Zurzeit wird von den kommunalpolitischen Gremien eine Vorlage zur Verschärfung der Straßenordnung diskutiert. Wir Grüne wenden uns dagegen und haben eine Offenen Brief an die Zivilgesellshaft formuliert, um auf die geplanten Änderungen hinzuweisen.
Nachdem u.a. die Bezirksvertretungen Wald und Gräfrath den Punkt vertagten, wurde das Thema nun auch im Rat auf den Sitzungsblock im September vertagt. Zu Recht findet die Fraktion von Bündnis 90/Die Grünen-offene Liste.
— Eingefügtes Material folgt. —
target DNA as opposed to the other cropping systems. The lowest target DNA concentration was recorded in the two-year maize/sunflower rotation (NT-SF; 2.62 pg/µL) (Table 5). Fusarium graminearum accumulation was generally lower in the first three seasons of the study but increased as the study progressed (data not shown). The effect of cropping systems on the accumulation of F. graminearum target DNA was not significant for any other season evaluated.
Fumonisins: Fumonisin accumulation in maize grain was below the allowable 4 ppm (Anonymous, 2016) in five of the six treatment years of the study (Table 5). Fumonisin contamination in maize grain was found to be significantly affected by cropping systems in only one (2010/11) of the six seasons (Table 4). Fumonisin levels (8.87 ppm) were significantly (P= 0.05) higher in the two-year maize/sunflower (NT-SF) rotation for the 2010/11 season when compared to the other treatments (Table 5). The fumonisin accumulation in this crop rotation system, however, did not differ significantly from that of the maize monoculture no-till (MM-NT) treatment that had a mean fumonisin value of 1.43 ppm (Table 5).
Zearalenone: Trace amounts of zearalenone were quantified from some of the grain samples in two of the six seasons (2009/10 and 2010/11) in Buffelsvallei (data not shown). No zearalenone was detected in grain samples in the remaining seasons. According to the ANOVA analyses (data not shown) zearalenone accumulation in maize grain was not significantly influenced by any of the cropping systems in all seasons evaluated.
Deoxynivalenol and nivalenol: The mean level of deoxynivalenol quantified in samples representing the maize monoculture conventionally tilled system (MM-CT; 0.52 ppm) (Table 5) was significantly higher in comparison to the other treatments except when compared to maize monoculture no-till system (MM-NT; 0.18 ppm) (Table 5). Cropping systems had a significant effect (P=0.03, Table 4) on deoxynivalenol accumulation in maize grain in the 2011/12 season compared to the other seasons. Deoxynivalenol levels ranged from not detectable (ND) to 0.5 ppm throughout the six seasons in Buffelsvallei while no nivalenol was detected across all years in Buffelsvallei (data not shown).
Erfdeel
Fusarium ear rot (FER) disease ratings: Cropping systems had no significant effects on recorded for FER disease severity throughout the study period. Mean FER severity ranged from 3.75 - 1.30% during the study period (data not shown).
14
Deren SprecherInnen Martina Zsack-Möllmann und Frank Knoche erklären: „Wir halten es für völlig unnötig, die Straßenordnung zu verschärfen. Die Nutzung des öffentlichen Raums durch die Menschen dieser Stadt würde massiv eingeschränkt, die BürgerInnen würden in anmaßender Weise gegängelt. Damit konterkariert die Vorlage aus Sicht der Grünen das Ziel einer bürgerfreundlichen Stadt für alle. Wir wollen keine Stadt, in der bis in die kleinsten Bereiche mit Verboten und drastischen Strafen gelebt werden muss.
Die neu vorgeschlagenen Formulierungen sind zudem häufig völlig unbestimmt formuliert. Dadurch hängt die Ahndung der ordnungsrechtlichen Tatbestände mit bis zu 1.000 € Geld-buße überwiegend von der persönlichen Wahrnehmung der MitarbeiterInnen des Ordnungsamtes ab.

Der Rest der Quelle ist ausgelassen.